Summer research spotlight: Kayne Wentzheimer and Marissa Miles

St. Mike's students join ongoing work of Professor Ruth Fabian-Fine with spiders to learn more about auditory neural systems in humans, possibly enabling medical advances

July 2, 2021
By Laura Hardin '22
Miles

Marissa Miles ’22

Since coming to Saint Michael’s College, Marissa Miles, a rising senior from Colchester, VT, has wanted to participate in Professor Ruth Fabian-Fine’s research on the Central American Wandering Spider

During Miles’ senior year of high school in Colchester not far from campus, Fabian-Fine of the biology and neuroscience faculty allowed her to intern and accompany the professor in her research since Miles needed hours for her high school AP biology course.

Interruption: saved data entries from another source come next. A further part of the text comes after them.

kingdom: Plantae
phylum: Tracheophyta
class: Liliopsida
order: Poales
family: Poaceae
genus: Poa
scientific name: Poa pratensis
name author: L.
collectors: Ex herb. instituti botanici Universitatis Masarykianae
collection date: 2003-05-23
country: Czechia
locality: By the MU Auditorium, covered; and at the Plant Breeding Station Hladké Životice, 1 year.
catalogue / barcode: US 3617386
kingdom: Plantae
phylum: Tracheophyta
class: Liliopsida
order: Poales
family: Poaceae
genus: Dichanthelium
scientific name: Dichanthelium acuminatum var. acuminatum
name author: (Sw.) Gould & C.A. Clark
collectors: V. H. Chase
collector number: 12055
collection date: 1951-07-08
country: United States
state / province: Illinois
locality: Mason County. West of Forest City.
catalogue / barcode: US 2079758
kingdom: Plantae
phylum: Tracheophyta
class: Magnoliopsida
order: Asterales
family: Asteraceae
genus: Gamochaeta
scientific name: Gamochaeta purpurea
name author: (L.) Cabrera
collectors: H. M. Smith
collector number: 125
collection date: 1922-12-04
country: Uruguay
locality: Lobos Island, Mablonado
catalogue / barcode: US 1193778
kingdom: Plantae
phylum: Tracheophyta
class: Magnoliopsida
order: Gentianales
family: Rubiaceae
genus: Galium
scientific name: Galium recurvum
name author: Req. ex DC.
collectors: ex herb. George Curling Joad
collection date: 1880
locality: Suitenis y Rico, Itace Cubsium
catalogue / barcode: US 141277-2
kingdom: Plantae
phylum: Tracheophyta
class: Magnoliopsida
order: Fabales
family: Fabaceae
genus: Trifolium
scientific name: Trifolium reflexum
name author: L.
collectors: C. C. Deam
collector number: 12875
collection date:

“The way she talks about the spiders and how they help represent us (humans) in the research was very interesting,” said Miles. Now, in the summer of 2021, Fabian-Fine serves as a mentor for multiple students, including Miles, on their journey through their research topics regarding the spiders.

Along with Miles, rising senior Kayne Wentzheimer from Lisbon, ME, is another student working Fabian-Fine’s spider research group. He said he reached out to Professor Fabian-Fine asking about summer research, “and although she has been working on this research for nearly two decades, it is a collaboration between all of the students and Ruth to find some results this summer [that tell us even more about these spiders].”

Ruth

Professor Fabian-Fine and a spider in her lab.

While all the students are collaborating in the research, some are focused on certain aspects that differ from the others.

“I am looking at the synaptic innervation patterns of the leg muscles in the Central American Wandering spiders,” said Miles, “I will be looking at the neuronal synapses (the meeting point) that the different motor neurons have on both sensory neurons and the muscles themselves. I am looking at what neurotransmitters are released and their effect on these areas.”

Even though Miles’ research differs from Wentzheimer’s research on the spider’s auditory system, they can collaborate because the spider’s auditory system is located in its legs. “The main goal of this project is to find out how sensory systems are modulated and influenced by our brain,” said Fabian-Fine. “It is similar to what people do when they eavesdrop on another conversation.”

Kayne

Kayne Wentzheimer

Wentzheimer used an example that further explains this process: “If you focus on someone talking, you may still hear the air conditioning in the background. However, if you focus on the air conditioning, your brain can tune out the sound of someone talking [in order to make the air conditioning seem louder]. So, while eavesdropping, our brains are able to tune out all other sounds to focus on what the other people are saying.”

However, this is difficult to study in humans, Fabian Fine said, explaining that the human ear is encased by bone, which includes the skull and the cochlea. However, spiders have the same system, according to the professor, and since their auditory system is in their legs, it is easier to dissect. This allows easy access to investigate, look for transmitters, and the different neurons that come from the brain.

As with humans and eavesdropping, when the spiders hunt and see their prey, they are able to stop and listen. Their brains modulate their sensory neurons to focus on the sound of the prey. “This is what we are focusing on,” said Fabian-Fine — “what connectivity is made? Where does this connectivity come from? What kind of biochemical substances are being released onto these sensory neurons in order to make them more or less alert?”

Fabian-Fine, Wentzheimer, Miles, and others are studying those questions to find what kind of biological molecules are released onto the sensory neurons to make them more or less sensitive, since that sensitivity is what allows a spider – and by correlation, a human — to hear more or less; thus, discovering how those sensory neurons actually respond to stimuli in the research “helps us learn more about the human auditory system,” said Miles.

So, why is this research important? “Medical advances,” said Wentzheimer. Professor Fabian-Fine shed light on why this research may result in medical advances: “Mental disorders are believed to be an imbalance of the transmitters within the neurons of the brain. So, in order to find out if there’s an imbalance of transmitters within auditory conditions that patients have, we need to identify those transmitters,” she said.

In the end, the goal is to describe how the auditory neural system works in order to treat patients. This allows for the transfer of those models in the spiders to the mammalian (human) system, to see if the components are the same.